Now, enter the x values in L1 & the corresponding probabilities in L2.  

This will give you   m = .75  and   s = .68.

~Round-off rule:  One should only round-off at the end of a calculation, since, if you don’t, your answers will be far off in many cases.

~At the end, we usually round-off our answers to one more place than the original data for x. Hence, m= .8 and s = .7 would be fine here.

~Unusual results:  Recall, more than 2 standard deviations on either side of the mean is a guideline. This is know as the range rule of thumb.

~Note:  In the example we just covered, x=3 (3 defective bulbs when sampling 3) is unusual to get.

~Using probabilities to test for unusual results: Be careful here, low probabilities do not necessarily mean results are unusual.

~Ex: a coin is flipped 1000 times. The # of heads observed was 501, however, P(exactly 501 heads in 1000 ) is approx. .03.(will do later)

~Note: Better to say  at least 501 heads. That probability is roughly .49 (will do later)

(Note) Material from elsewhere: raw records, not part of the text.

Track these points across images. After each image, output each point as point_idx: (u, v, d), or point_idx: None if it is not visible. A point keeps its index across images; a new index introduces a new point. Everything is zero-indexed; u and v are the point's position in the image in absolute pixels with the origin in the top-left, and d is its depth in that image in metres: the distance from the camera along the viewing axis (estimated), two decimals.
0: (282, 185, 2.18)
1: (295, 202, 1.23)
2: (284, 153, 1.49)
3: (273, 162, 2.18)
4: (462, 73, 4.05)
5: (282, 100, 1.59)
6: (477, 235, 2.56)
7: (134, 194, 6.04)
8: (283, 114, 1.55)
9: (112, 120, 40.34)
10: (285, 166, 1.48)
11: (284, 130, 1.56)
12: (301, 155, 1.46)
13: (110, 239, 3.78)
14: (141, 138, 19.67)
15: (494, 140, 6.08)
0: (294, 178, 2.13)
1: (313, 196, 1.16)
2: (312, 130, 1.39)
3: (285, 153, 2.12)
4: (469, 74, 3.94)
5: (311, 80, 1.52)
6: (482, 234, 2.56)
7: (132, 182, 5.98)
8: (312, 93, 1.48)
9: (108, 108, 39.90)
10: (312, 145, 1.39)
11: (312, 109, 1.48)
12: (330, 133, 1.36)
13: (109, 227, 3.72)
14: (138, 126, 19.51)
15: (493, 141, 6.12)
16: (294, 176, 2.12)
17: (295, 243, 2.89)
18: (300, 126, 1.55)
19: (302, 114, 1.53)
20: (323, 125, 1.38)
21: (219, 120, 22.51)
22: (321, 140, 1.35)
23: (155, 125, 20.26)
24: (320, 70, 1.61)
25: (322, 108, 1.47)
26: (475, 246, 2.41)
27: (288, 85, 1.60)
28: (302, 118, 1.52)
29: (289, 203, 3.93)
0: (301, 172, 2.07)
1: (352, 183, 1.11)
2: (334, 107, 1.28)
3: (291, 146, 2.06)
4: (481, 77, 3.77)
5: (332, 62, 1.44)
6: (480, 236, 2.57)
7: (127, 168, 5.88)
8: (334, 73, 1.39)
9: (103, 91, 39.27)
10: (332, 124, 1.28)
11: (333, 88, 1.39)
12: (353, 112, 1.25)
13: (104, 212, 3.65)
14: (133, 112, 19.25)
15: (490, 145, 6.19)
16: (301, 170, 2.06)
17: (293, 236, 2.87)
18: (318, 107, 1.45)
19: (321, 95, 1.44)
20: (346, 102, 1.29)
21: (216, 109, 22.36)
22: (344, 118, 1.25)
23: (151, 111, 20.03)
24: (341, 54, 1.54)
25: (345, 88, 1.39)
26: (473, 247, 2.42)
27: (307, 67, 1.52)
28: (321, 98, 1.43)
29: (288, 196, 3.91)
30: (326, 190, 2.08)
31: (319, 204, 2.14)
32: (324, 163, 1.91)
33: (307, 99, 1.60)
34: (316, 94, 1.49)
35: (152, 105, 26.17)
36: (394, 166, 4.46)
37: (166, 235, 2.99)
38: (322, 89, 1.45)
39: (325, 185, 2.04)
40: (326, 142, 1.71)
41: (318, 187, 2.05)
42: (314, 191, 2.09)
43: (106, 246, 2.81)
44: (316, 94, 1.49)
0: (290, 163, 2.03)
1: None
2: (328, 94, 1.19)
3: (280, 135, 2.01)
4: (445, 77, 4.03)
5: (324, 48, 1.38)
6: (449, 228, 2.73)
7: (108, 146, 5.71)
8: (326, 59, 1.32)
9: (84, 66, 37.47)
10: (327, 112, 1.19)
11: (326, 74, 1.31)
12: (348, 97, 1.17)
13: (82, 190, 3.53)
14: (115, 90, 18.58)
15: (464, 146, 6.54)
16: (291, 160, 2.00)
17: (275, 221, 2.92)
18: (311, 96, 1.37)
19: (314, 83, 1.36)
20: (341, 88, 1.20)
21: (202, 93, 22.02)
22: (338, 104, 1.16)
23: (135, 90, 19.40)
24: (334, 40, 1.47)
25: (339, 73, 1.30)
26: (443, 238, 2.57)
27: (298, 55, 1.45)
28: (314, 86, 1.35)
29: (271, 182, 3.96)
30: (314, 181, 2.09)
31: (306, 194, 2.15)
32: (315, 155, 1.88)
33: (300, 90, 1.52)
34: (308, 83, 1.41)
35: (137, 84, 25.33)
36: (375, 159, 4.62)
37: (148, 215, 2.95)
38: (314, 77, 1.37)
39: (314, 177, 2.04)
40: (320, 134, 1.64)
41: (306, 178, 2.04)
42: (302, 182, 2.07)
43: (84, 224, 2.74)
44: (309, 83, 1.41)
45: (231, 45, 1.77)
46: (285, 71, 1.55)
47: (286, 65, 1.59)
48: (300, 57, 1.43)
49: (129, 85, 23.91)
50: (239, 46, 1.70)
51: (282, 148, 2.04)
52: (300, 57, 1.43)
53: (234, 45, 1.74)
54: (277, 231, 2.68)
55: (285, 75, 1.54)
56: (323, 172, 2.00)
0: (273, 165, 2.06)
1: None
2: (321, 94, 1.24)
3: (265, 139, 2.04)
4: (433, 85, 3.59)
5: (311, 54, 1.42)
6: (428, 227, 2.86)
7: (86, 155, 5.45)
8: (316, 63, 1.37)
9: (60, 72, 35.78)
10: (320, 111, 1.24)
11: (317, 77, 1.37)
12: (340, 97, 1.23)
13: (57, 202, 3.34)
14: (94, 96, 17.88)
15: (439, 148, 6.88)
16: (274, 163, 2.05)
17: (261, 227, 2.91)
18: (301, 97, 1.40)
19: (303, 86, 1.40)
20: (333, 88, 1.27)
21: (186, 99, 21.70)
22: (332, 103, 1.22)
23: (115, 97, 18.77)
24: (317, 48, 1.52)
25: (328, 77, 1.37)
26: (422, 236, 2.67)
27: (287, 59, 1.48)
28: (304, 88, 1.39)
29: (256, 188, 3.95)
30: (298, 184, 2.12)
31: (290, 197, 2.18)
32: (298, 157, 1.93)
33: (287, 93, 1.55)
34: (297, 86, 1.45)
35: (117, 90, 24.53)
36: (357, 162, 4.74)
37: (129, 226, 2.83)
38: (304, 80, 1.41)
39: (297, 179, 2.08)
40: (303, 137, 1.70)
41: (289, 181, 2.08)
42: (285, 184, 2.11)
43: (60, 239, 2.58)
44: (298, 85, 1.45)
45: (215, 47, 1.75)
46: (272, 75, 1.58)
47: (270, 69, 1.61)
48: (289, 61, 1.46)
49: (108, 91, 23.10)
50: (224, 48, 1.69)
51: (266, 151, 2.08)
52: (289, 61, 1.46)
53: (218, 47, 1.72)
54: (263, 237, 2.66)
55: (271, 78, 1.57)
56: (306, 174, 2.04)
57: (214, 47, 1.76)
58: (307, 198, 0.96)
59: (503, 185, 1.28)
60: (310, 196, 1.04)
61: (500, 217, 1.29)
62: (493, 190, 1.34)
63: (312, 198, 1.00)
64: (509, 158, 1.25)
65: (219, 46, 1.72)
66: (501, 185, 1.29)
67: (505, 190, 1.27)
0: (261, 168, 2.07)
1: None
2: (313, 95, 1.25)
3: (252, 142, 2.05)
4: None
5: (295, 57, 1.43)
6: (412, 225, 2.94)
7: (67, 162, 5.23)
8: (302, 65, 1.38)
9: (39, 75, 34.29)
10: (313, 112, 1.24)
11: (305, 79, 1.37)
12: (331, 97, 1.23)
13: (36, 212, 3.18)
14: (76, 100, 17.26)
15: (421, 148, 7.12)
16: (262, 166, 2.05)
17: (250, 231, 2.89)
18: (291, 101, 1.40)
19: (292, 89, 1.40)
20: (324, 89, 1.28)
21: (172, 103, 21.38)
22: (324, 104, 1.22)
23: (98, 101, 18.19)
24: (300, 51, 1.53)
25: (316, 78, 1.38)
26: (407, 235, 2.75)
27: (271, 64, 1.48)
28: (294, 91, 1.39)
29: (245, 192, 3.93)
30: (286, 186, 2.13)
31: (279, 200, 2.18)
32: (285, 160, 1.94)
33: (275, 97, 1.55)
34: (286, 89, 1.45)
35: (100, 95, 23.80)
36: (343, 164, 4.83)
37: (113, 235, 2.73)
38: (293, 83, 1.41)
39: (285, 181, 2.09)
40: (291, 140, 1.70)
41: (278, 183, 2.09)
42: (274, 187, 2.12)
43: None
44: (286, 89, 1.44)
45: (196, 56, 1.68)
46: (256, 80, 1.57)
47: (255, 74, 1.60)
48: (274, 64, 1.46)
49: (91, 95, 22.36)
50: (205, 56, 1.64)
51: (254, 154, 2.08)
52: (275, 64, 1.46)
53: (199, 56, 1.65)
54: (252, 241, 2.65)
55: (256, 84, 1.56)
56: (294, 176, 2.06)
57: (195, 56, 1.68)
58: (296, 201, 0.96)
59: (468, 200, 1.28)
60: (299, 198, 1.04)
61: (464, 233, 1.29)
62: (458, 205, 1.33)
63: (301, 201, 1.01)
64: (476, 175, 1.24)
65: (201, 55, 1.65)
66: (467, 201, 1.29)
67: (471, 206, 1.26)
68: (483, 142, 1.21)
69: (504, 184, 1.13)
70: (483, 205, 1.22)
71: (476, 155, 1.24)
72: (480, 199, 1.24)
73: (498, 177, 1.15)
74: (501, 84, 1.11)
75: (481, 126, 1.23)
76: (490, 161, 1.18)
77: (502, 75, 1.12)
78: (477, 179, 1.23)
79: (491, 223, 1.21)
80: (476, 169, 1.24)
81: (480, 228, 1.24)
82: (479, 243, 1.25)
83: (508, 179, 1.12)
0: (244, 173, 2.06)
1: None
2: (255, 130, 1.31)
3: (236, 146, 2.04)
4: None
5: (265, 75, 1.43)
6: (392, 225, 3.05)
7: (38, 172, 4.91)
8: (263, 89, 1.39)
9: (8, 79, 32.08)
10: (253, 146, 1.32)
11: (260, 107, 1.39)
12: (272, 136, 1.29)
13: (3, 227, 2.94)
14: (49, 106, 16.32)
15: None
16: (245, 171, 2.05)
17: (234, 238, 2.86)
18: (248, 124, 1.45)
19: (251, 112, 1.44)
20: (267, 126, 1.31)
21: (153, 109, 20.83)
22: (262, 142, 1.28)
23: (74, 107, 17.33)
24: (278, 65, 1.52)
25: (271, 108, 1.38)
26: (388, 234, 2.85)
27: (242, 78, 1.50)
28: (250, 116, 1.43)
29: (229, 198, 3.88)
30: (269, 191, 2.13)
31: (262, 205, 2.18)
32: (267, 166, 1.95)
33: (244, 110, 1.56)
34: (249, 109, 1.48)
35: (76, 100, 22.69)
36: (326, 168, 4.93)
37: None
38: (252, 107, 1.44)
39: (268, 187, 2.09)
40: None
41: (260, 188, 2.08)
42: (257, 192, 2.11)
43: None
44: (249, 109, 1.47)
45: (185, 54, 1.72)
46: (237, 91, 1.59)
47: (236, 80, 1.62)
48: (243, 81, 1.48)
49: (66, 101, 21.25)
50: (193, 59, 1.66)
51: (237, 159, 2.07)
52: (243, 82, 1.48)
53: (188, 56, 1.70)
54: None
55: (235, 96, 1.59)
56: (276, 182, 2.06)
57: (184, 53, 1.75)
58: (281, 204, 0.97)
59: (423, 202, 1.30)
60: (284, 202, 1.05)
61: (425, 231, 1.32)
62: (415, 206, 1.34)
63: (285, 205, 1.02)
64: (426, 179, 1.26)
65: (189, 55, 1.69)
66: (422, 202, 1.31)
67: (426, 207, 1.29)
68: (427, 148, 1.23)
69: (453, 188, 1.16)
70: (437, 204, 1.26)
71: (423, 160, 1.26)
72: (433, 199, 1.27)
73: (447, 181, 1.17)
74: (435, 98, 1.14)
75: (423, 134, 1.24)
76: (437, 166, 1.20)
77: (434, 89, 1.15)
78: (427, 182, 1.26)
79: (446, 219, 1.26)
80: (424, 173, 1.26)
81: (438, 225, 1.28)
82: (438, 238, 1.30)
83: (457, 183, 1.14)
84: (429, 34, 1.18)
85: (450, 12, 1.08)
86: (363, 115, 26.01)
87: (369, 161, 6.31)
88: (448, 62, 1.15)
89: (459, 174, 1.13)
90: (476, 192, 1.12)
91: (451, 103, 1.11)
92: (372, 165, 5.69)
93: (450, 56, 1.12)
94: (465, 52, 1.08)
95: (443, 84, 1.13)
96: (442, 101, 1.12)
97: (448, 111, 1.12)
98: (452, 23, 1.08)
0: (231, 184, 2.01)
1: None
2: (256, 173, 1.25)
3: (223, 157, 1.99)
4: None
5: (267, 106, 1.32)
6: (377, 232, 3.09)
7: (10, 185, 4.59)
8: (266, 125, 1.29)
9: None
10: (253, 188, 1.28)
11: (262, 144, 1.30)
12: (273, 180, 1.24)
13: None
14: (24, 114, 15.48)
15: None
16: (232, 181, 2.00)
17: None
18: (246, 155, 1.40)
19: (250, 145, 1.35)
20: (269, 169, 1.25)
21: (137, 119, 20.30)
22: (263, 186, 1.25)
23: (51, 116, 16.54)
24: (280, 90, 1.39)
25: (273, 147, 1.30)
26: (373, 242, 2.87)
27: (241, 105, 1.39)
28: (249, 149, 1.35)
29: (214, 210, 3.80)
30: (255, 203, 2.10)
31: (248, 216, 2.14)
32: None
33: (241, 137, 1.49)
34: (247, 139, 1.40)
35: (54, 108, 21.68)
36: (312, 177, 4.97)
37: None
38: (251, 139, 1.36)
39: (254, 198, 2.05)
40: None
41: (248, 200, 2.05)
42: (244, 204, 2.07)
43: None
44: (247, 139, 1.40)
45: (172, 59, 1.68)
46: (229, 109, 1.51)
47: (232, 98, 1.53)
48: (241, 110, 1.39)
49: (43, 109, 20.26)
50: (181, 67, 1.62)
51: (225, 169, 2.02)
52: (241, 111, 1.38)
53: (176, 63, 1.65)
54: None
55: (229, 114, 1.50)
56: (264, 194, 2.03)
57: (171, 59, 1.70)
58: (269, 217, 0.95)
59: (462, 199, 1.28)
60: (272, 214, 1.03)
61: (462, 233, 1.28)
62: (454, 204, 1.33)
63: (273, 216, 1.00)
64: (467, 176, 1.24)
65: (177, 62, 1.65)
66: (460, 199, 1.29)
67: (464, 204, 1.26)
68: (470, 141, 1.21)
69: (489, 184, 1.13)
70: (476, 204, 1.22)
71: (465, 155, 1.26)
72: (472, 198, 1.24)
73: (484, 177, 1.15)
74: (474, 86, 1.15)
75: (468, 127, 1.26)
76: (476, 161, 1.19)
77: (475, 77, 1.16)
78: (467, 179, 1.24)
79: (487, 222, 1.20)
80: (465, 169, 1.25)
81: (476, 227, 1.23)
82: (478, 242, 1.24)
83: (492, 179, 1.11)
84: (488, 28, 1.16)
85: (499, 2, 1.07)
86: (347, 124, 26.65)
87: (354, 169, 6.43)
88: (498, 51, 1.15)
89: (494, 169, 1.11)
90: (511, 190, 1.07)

~Note: So, keep this in mind, when using a probability to determine whether or not an event is unusual. Generally speaking, when
probabilities come out .05 or less for an event, we usually conclude that the event is unusual (taking into account the situation  described)

~Expected value:  Also called Mathematical expectation, or Theoretical mean or Theoretical return.    (Symbolized by E)

~Let x₁,x₂,..., x_k  be outcomes with probabilities of P(x₁), P(x₂), ..., P(x_k), then E=x₁P(x₁)+x₂P(x₂)+...+x_kP(x_k)= ∑xP(x)=m

~Note:  So, the expected value is just the mean of the probability distribution.

~Ex:  You roll a die. If a 1 appears, you are paid $5, if a 2 appears, you must pay $7, if a 3 appears, you  collect $3, if a 4 appears, you
collect $10, if a 5 appears, you must pay $5, if a 6 appears, you collect $2. What is the expected value? Would you  pay $2 to play?

Ans:  $1.33, NO

~Binomial Probability distributions: There is a 2 outcome category (yes, no),(girl, boy),(success, failure), & so on.

~Note: Must meet all of the following: 1) n=# of trials is fixed, 2) each trial is independent of the others, 3) probabilities stay the same for each

~Binomial Probability formula:  Let r=# of successes, p=probability of a success, q= probability of a failure. (note that q=1-p)

Then, P( r ) = nCr (p)^r( q )^(n-r).

~Ex: If the probability of a girl baby born is .6, find the probability of a family of 6 having 4 girls.

~Let having a girl be a success, then  P(4)= 6C4 (.6)⁴(.4)²= .31104.  
TI-83 will get it for us: 2nd, VARS, binompdr(, insert n,p,r, Enter.
                                                                                                                                          
~Note: These types of problems are called Bernoulli trials.  
(technically, a Bernoulli trial consists a single success or failure, indicated by a 0 & 1, along with their probabilities)
       Also, nCr is denoted as  (      ) , where n & r are  
      written in a column (where r is under n), in many textbooks.